Update from chutz-la'artetz: It's enough to make a lazy man cry
I'm a lazy person. Well, I like to call myself relaxed but my mother, she says it's laziness. I'm not all that into things like working out, I think one of the best things about dressing in black in white is that I never have to pick out what I'm going to wear, and I recently switched dorm rooms in the yeshiva citing having to go walk a shorter distance to the beit midrash for davening in the morning as one of the key points of the move. About a week ago I stepped off a plane from Tel Aviv to Newark and I got hit by a really emotional moment. It was the first time in months I walked through a doorway without a mezuzah on it and I almost started to cry. But... now after about a week in chutz-la'aretz with my emotions having calmed down, it's now become else entirely that almost has me in tears- all the extra hustle and bustle my poor lazy rear-end has to go through.
In Israel, especially in cities like Jerusalem there is a shul on every corner. To find a minyan you literally don't have to walk more than ten minutes. Heck, if your really gutsy you can try and just grab ten guys off the street and daven on the corner of King George and Ben Yehuda, which several friends of mine and I have done so don't think I'm exaggerating! Now I find myself lost in a strange land where I sometimes have to sit in traffic for 40 minutes do daven with a minyan. Before I had to decide between which of eight kosher pizza places to eat at. Now I'm faced with choices lie getting pizza or not eating because there's only one kosher restaurant in town and that's all they serve.

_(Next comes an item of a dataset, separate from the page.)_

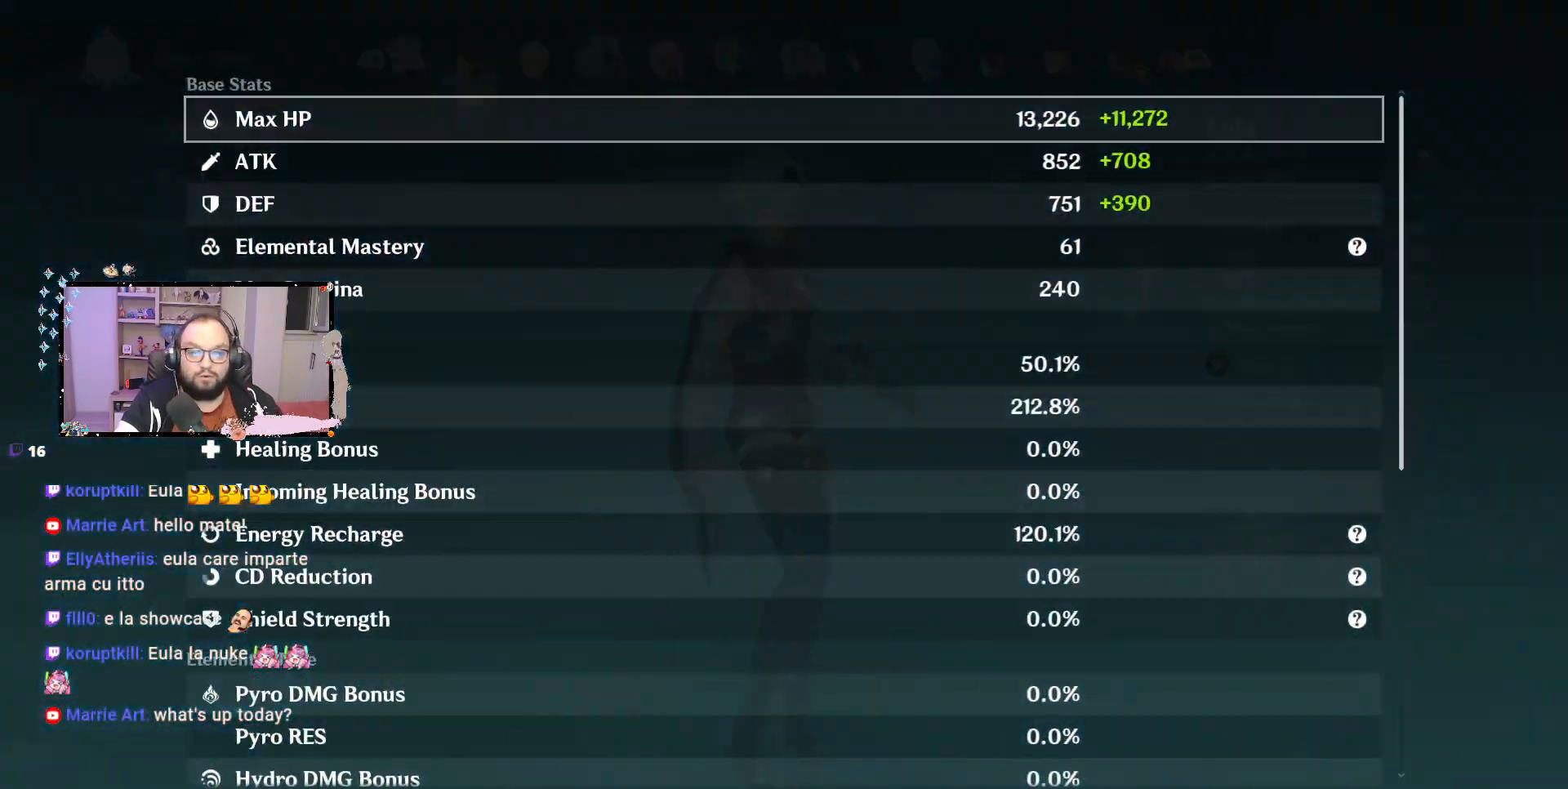
{"buttons": [], "left_stick": "center", "right_stick": "center", "events": []}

Now perhaps if you live in Monsey, Boro Park, or LA then you don't feel my pain. For the rest of you “out of towners” there might be those who cite the fact that in the old days we had to deal with pogroms and inquisitions and feel we should be overjoyed these are the biggest problems one should have to face as a Jew in America today. But I know in my heart of hearts that there are those out there who are like me, those who dream of something better. There are those who strive for a more happy and carefree life of not having to worry where your next kosher steak is going to come from. To you, my brothers and sisters, I say no more! We're the few, the proud, the lazy, and we deserve to live in a country where you don't have to sit next to a non-Jew on the the bus happily chowing down on some fresh McDonalds while you look on with longing eyes! Pack your bags now, come home, and take comfort in the fact that if you want a chalav-yisroel candy bar all you need do is get off your chair and walk to the corner store!